The balancing act: Labour needs to get real



After sudden, brutal, unforeseen disasters we seek answers in order to tell ourselves it will never happen again. We expect to be able to halt nature, that with enough will we can protect ourselves from a callous and uncaring world. After the Labour Party’s defeat, as crushing as it was because it was so unexpected, the temptation is there to prescribe a remedy to cure all ills. The SNP’s tartan tsunami washed away the likes of Douglas Alexander, the party’s election chief. UKIP’s purple tornado swirled across left-behind areas of the country Labour would previously have called its heartlands. Meanwhile, Labour could not thaw through the Tory vote in the South, which remained blue as voters gave the prospect of a Miliband government an icy reception. Now that the battle is lost, the war has broken loose within Labour about how to win lost votes with a shift to the right, or the left; or away from metropolitan values or towards them.

But there are wider forces at play which make it hard for the party to find answers whatever they decide. I do not attempt to provide them here. After the crisis it was expected centre-left parties around Europe would be well-placed to benefit. But instead in many countries we have seen a rise in populist, anti-establishment parties, whether they be extreme-right, extreme-left or nationalist.

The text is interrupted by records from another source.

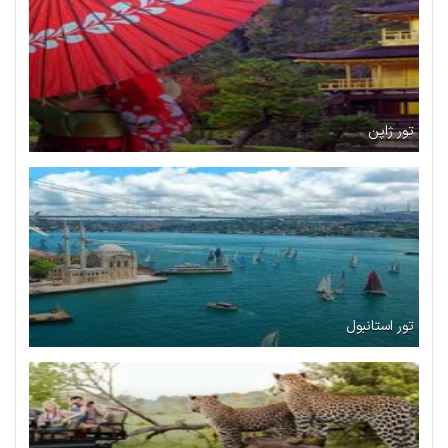
تور ژاپن
تور استانبول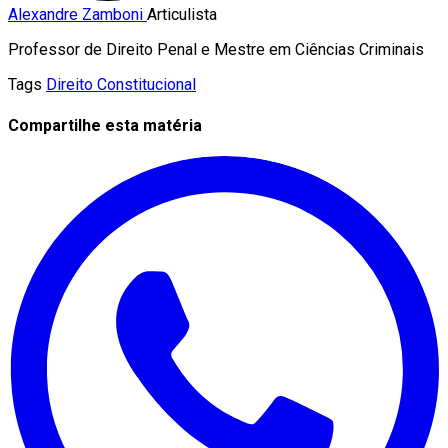
Alexandre Zamboni
Articulista
Professor de Direito Penal e Mestre em Ciências Criminais
Tags
Direito Constitucional
Compartilhe esta matéria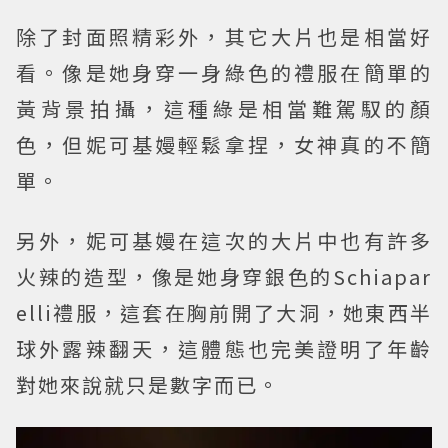
除了封面照精彩外，其它大片也是相當好
看。像是她身穿一身綠色的禮服在簡單的
黃背景拍攝，這種綠是相當難駕馭的顏
色，但妮可基嫚輕鬆拿捏，女神真的不簡
單。
另外，妮可基嫚在這次的大片中也有許多
火辣的造型，像是她身穿銀色的Schiapar
elli禮服，這套在胸前開了大洞，她東西半
球外露辣翻天，這體態也完美證明了年齡
對她來說就只是數字而已。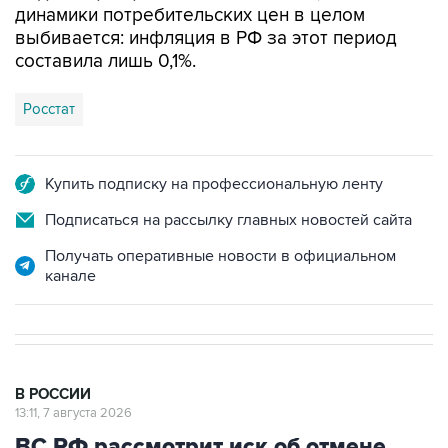
составила лишь 0,1%.
Росстат
Купить подписку на профессиональную ленту
Подписаться на рассылку главных новостей сайта
Получать оперативные новости в официальном
канале
В РОССИИ
13:11, 7 августа 2026
ВС РФ рассмотрит иск об отмене
регистрации списка кандидатов от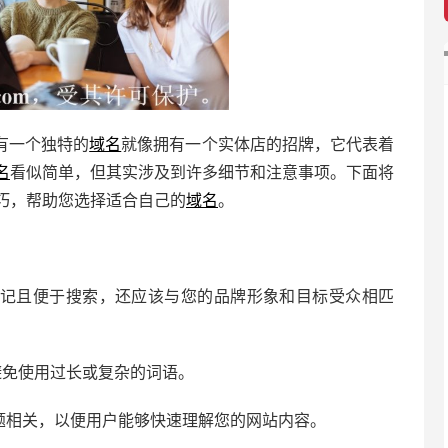
有一个独特的
域名
就像拥有一个实体店的招牌，它代表着
名
看似简单，但其实涉及到许多细节和注意事项。下面将
巧，帮助您选择适合自己的
域名
。
记且便于搜索，还应该与您的品牌形象和目标受众相匹
避免使用过长或复杂的词语。
题相关，以便用户能够快速理解您的网站内容。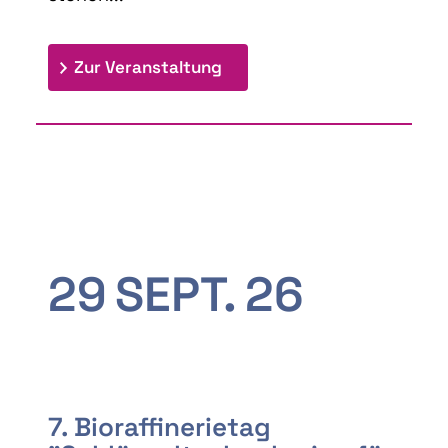
: 9th Doctoral Colloquium
Zur Veranstaltung
29
SEPT.
26
7. Bioraffinerietag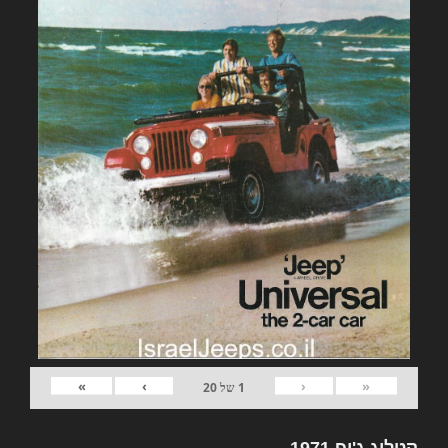
»
›
‹
«
1
של
20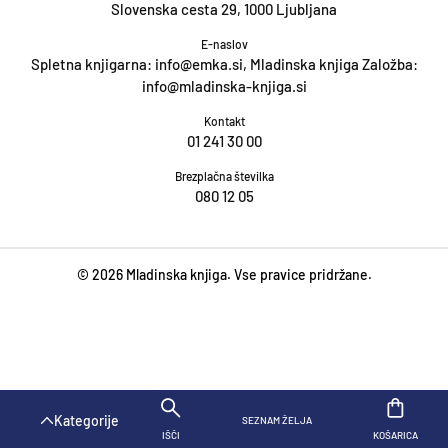
Slovenska cesta 29, 1000 Ljubljana
E-naslov
Spletna knjigarna: info@emka.si, Mladinska knjiga Založba:
info@mladinska-knjiga.si
Kontakt
01 241 30 00
Brezplačna številka
080 12 05
© 2026 Mladinska knjiga. Vse pravice pridržane.
Kategorije
SEZNAM ŽELJA
KOŠARICA
IŠČI
KOŠARICA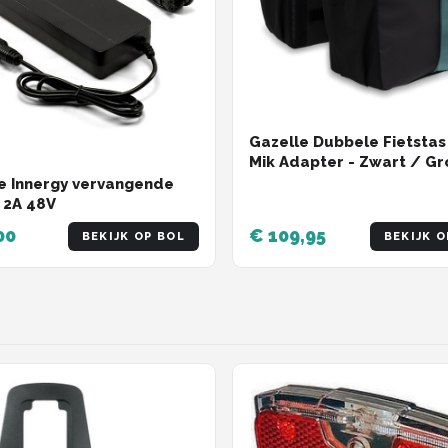
Gazelle Dubbele Fietstas
Mik Adapter - Zwart / Gr
39 Liter
e Innergy vervangende
| 2A 48V
00
€ 109,95
BEKIJK OP BOL
BEKIJK O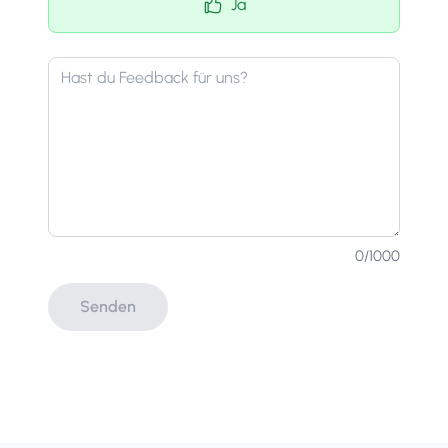
Ja
0
/1000
Senden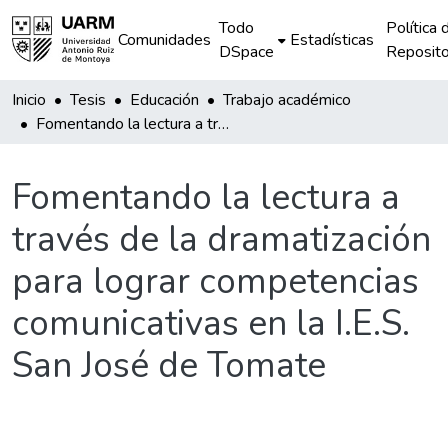
Todo
Política 
Comunidades
Estadísticas
DSpace
Reposito
Inicio
Tesis
Educación
Trabajo académico
Fomentando la lectura a través de la dramatización para lograr competencias comunicativas en la I.E.S. San José de Tomate
Fomentando la lectura a
través de la dramatización
para lograr competencias
comunicativas en la I.E.S.
San José de Tomate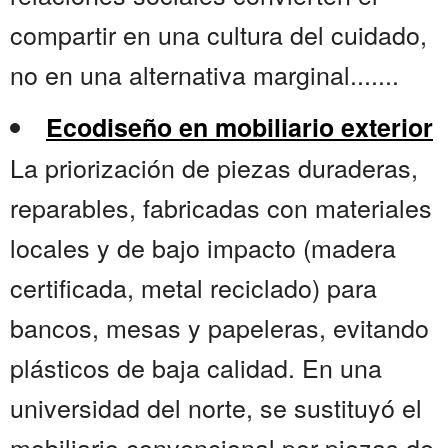
compartir en una cultura del cuidado,
no en una alternativa marginal.......
Ecodiseño en mobiliario exterior
La priorización de piezas duraderas,
reparables, fabricadas con materiales
locales y de bajo impacto (madera
certificada, metal reciclado) para
bancos, mesas y papeleras, evitando
plásticos de baja calidad. En una
universidad del norte, se sustituyó el
mobiliario convencional por piezas de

Such is the case in France; the Front National have been the lightning rod for the stormy political mood. A historically racist party, Marine Le Pen has softened their image (her outspoken father Jean-Marie, founder and ex-leader of the party, has just been suspended after reaffirming his opinion that the Holocaust was “a detail of history” and other views which even this branch of the extreme right consigned to the dustbin of history a long time ago). The party has also moved to the left economically, wanting a strong state to cushion French workers against the uncertainty of globalisation. The Front National are essentially an anti-modernity party – against the EU, against markets, against ‘Americanisation’, against immigration, against social liberalism – but still with a nasty bigoted side. Its war on the ‘Islamification’ of France sounds like a war on French Muslims in general. It is feared Le Pen could make the second round of the Presidential elections in 2017 and even win, were she against François Hollande.

UKIP’s success, particularly among traditional Labour voters in the north of England bears certain similarities. While originally both parties were thought to threaten the centre-right, they now pose a threat to the base of left-wing parties, who are disorientated and destabilised after industrial decline and globalisation and are receptive to criticisms of immigration.

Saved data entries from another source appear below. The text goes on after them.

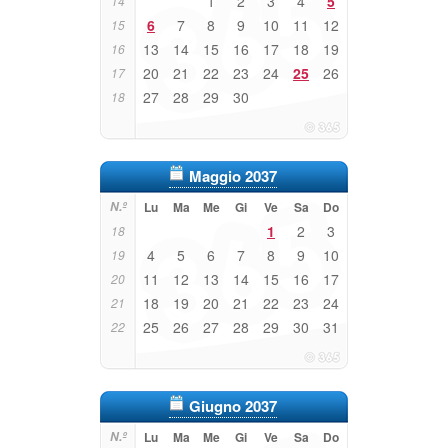
1
2
3
4
5
14
6
7
8
9
10
11
12
15
13
14
15
16
17
18
19
16
20
21
22
23
24
25
26
17
27
28
29
30
18
Maggio 2037
N.º
Lu
Ma
Me
Gi
Ve
Sa
Do
1
2
3
18
4
5
6
7
8
9
10
19
11
12
13
14
15
16
17
20
18
19
20
21
22
23
24
21
25
26
27
28
29
30
31
22
Giugno 2037
N.º
Lu
Ma
Me
Gi
Ve
Sa
Do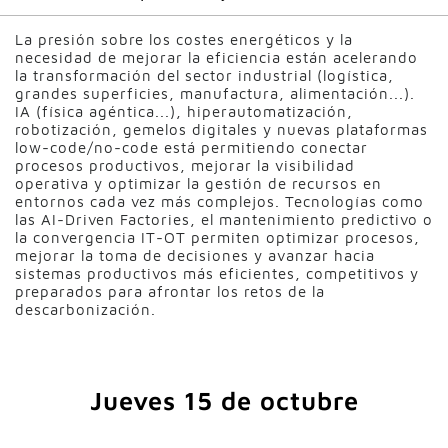
La presión sobre los costes energéticos y la
necesidad de mejorar la eficiencia están acelerando
la transformación del sector industrial (logística,
grandes superficies, manufactura, alimentación...).
IA (física agéntica...), hiperautomatización,
robotización, gemelos digitales y nuevas plataformas
low-code/no-code está permitiendo conectar
procesos productivos, mejorar la visibilidad
operativa y optimizar la gestión de recursos en
entornos cada vez más complejos. Tecnologías como
las AI-Driven Factories, el mantenimiento predictivo o
la convergencia IT-OT permiten optimizar procesos,
mejorar la toma de decisiones y avanzar hacia
sistemas productivos más eficientes, competitivos y
preparados para afrontar los retos de la
descarbonización.
Jueves 15 de octubre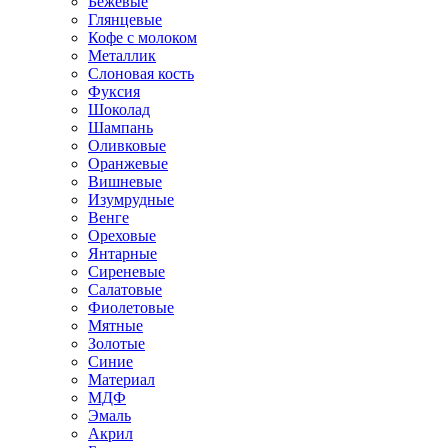
Бежевые
Глянцевые
Кофе с молоком
Металлик
Слоновая кость
Фуксия
Шоколад
Шампань
Оливковые
Оранжевые
Вишневые
Изумрудные
Венге
Ореховые
Янтарные
Сиреневые
Салатовые
Фиолетовые
Мятные
Золотые
Синие
Материал
МДФ
Эмаль
Акрил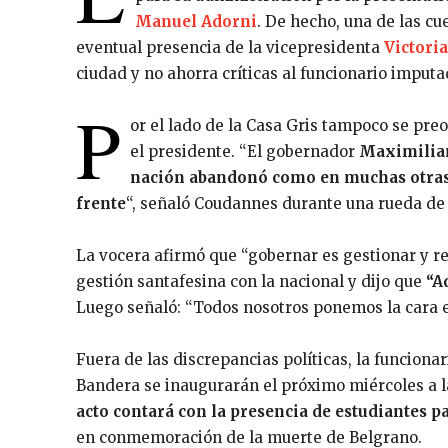
Manuel Adorni
. De hecho, una de las cu
eventual presencia de la vicepresidenta
Victoria
ciudad y no ahorra críticas al funcionario imputa
P
or el lado de la Casa Gris tampoco se pr
el presidente. “El gobernador
Maximilia
nación abandonó como en muchas otras 
frente
“, señaló Coudannes durante una rueda de p
La vocera afirmó que “gobernar es gestionar y re
gestión santafesina con la nacional y dijo que
“A
Luego señaló: “Todos nosotros ponemos la cara en
Fuera de las discrepancias políticas, la funciona
Bandera se inaugurarán el próximo miércoles a la
acto contará con la presencia de estudiantes p
en conmemoración de la muerte de Belgrano.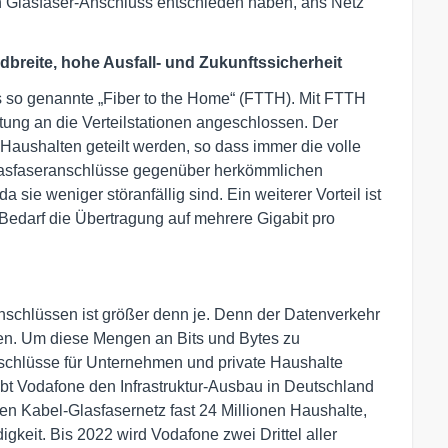
n Glasfaser-Anschluss entschieden haben, ans Netz
dbreite, hohe Ausfall- und Zukunftssicherheit
 so genannte „Fiber to the Home“ (FTTH). Mit FTTH
tung an die Verteilstationen angeschlossen. Der
 Haushalten geteilt werden, so dass immer die volle
Glasfaseranschlüsse gegenüber herkömmlichen
a sie weniger störanfällig sind. Ein weiterer Vorteil ist
 Bedarf die Übertragung auf mehrere Gigabit pro
nschlüssen ist größer denn je. Denn der Datenverkehr
en. Um diese Mengen an Bits und Bytes zu
Anschlüsse für Unternehmen und private Haushalte
bt Vodafone den Infrastruktur-Ausbau in Deutschland
en Kabel-Glasfasernetz fast 24 Millionen Haushalte,
gkeit. Bis 2022 wird Vodafone zwei Drittel aller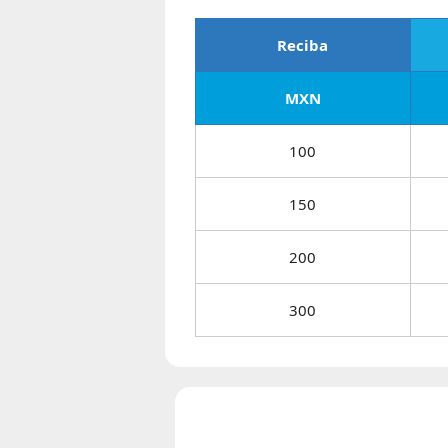
Reciba
MXN
100
150
200
300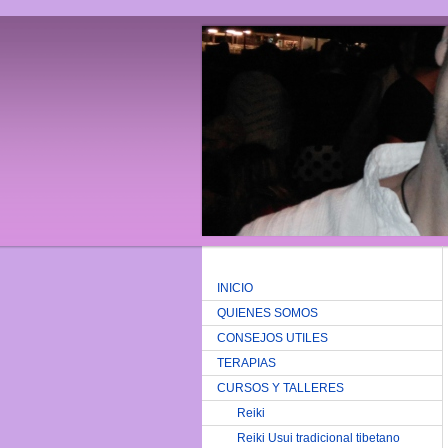
INICIO
QUIENES SOMOS
CONSEJOS UTILES
TERAPIAS
CURSOS Y TALLERES
Reiki
Reiki Usui tradicional tibetano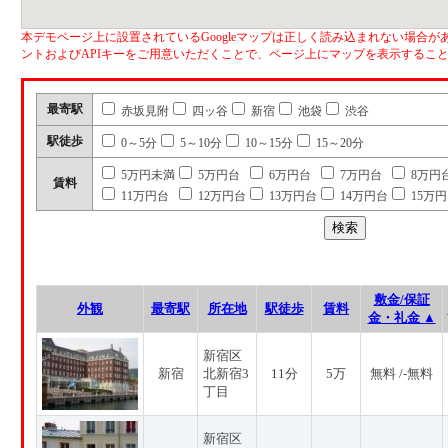
本デモページ上に設置されているGoogleマップは正しく読み込まれない場合があ
ントおよびAPIキーをご用意いただくことで、ページ上にマップを表示するこ
最寄駅
赤坂見附
四ッ谷
新宿
池袋
渋谷
駅徒歩
0～5分
5～10分
10～15分
15～20分
5万円未満
5万円台
6万円台
7万円台
8万円
賃料
11万円台
12万円台
13万円台
14万円台
15万
敷金/保証
外観
最寄駅
所在地
駅徒歩
賃料
金・礼金 ▲
新宿区
新宿
北新宿3
11分
5万
無料 /-無料
丁目
新宿区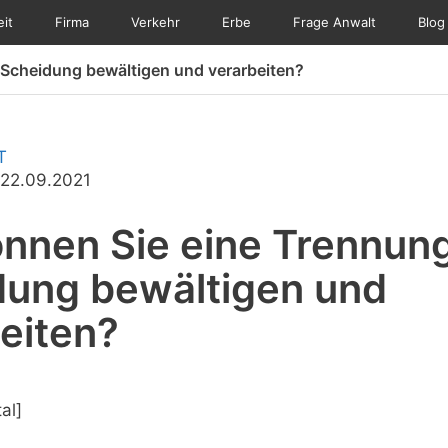
eit
Firma
Verkehr
Erbe
Frage Anwalt
Blog
 Scheidung bewältigen und verarbeiten?
T
 22.09.2021
nnen Sie eine Trennun
dung bewältigen und
eiten?
al]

The governing French Socialist Party won on a populist platform in 2012, with Hollande railing against austerity and promising to soak the rich with a top tax rate of 75%. Yet once in power this project came up at odds against the European establishment and the markets, and taking a more pragmatic approach does not seem to have done the party any favours with voters. Hollande’s tone softened and the more liberal Prime Minister Manuel Valls and Finance Minister Emmanuel Macron have embarked on loosening labour regulations. Valls has said employers are “frightened of hiring” because of job market inflexibility; an extraordinary declaration for someone in the French Socialist Party. Hollande’s ratings plummeted as voters saw a weak, powerless leader who had betrayed his promises. This was the danger for Miliband too if he had won. Once forced to execute cuts, the backlash against a Miliband government from left-wing voters and the left of his party could have severely tested his resolve.

Spain offers other parallels for Labour. Positioning itself in contrast to a corrupt elite, Podemos has emerged as a radical alternative to the traditional two-party system made up of the Socialist Party and the Popular Party. It claims to be above the left-right divide, but in reality it is the equivalent of the Green Party in Britain, promising a much bigger state, presumably funded by wildly fantastical levels of tax return. Its surge means it could well be in government (most likely as part of a coalition) by the end of the year. Young voters in Spain see how their generation has been hit worse by the crisis through consigning half of them to unemployment, and the Socialist Party finds itself out-of-touch and part of the establishment.

Many of these continent-wide trends of rejection of the establishment and the embracing of national identity stem from a lack of control in a globalised world. They are trends which would have weighed heavily on Labour, as the traditional centre-left party, whatever the Miliband leadership had done: there were going to be several EdStones hurtling down the hill towards him, as it were, each one engraved with a different manifestation of populism.

The next Labour leader will be confronted with this problem. There are not many votes in telling the electorate that wrapping the flag of nationalism around you – whether the Saltire, the Union Jack or St. George’s cross – just binds your arms and legs and separates you from others; that national governments are to a large extent forced to obey market forces; that open borders are necessary and unavoidable in order to be an active part of Europe and grow the economy. Yet for as long as Labour wants to be a party of power, being dishonest will fail as well. Minor parties can afford to be mendacious and wishy-washy because until they are in power they can always find an answer to any problem that fits their world view. This stops once you have responsibility and can be punished for your actions.

As I said, I provide no answer for Labour. The party must forge a convincing economic narrative, one that concedes the fact that the state cannot master globalisation and market forces, but must instead ride them like a wave.